“他人から見て愚かなもの”に価値は眠っている
イーロン・マスクの判断基準「クレバー/フーリッシュ・マトリクス」
たとえば、イーロン・マスク(1971〜)。彼を知らないビジネスパーソンはいないでしょう。宇宙ロケットを製造開発する「スペースⅩ」や電気自動車を開発する「テスラ」を創業した、言わずと知れた世界トップクラスの実業家です。
彼が価値判断する際に用いている軸に「クレバー/フーリッシュ・マトリクス」というものがあります。イーロン・マスクは、何か新しい事業に挑戦するときに、このクレバー/フーリッシュの軸に照らし合わせて、「やる/やらない」を決めていると分析されています。直訳すると、クレバーとは賢い、フーリッシュとは愚か。イーロン・マスクが判断軸としているものは、クレバーが挑戦に値すること、フーリッシュが挑戦する価値がないこと、ととらえてもいいでしょう。
自分から見てクレバーかフーリッシュかを横軸に、他人から見てフーリッシュかクレバーかを縦軸にしていくとマトリクスが完成します[図表]。
そこには、次の4つのゾーンが出現します。
➀自分から見て賢い(クレバー)と思う&他人から見て愚か(フーリッシュ)だと思う
②自分から見て賢い(クレバー)と思う&他人から見て賢い(クレバー)と思う
③自分から見て愚か(フーリッシュ)だと思う&他人から見て愚か(フーリッシュ)だと思う
④自分から見て愚か(フーリッシュ)だと思う&他人から見て賢い(クレバー)と思う
この4つのゾーンのうち、イーロン・マスクが重視するのは①です。他人から見ると愚かに見えても、自分にすれば賢いと思えるものこそ、事業として成功の確率が高く、優先的に取り組むべきというのが彼の考え方なのです。

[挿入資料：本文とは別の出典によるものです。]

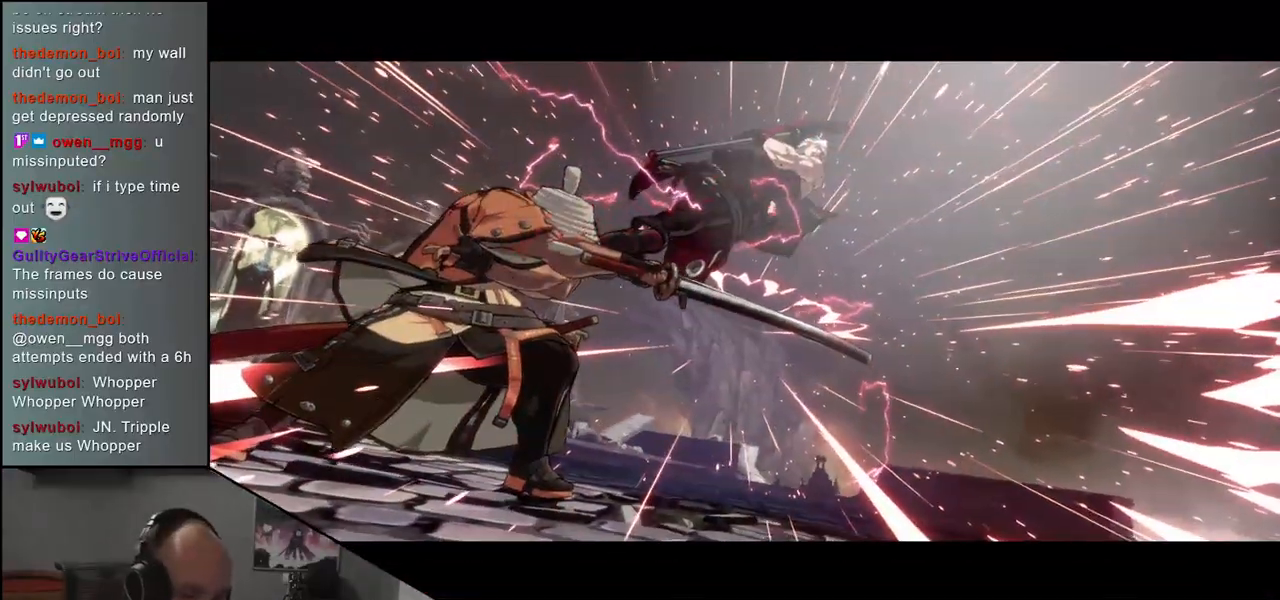
{"buttons": [], "left_stick": "center", "events": []}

たまたまイーロン・マスクは自覚的に、あえて言語化しているためにわかりやすいですが、成功者たちは大なり小なり「他人から見て愚かだが自分にとっては賢い挑戦」にチャレンジしています。
iPhoneも発売当時は酷評されていた
スティーブ・ジョブズもそうですよね。当時、フューチャーフォン(いまで言うガラケー)が主流の携帯市場に突如現れたiPhone。日本のフューチャーフォンの開発者たちは「あんなものは売れない」「電話にウォークマン機能はいらない」とさんざん酷評しました。ところがiPhoneはあっという間にシェアを伸ばし、「携帯電話」の概念を変えたスマートフォンがいまや一世を風靡していることはみなさんよくご存知のはずです。

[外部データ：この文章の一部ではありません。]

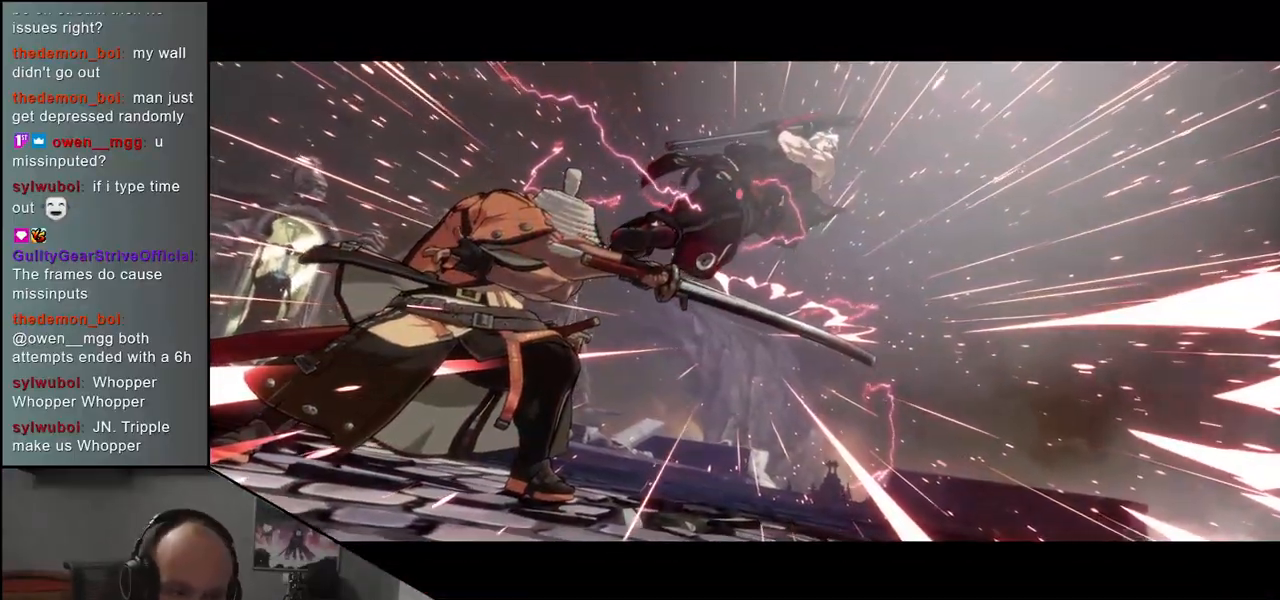
{"buttons": [], "left_stick": "center", "events": []}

成功者たちがこれまで果敢に挑んできた新しいチャレンジ。たとえ、まわりから「あいつはバカなことをやっている」と思われようが、そんなのおかまいなし。
なぜなら、そうした成功者たちは周りの人間が「これはさすがに無理」「リスクが高すぎる」ということでもあきらめず、果敢にチャレンジしたからこそ、大きな成功を手に入れることができたのです。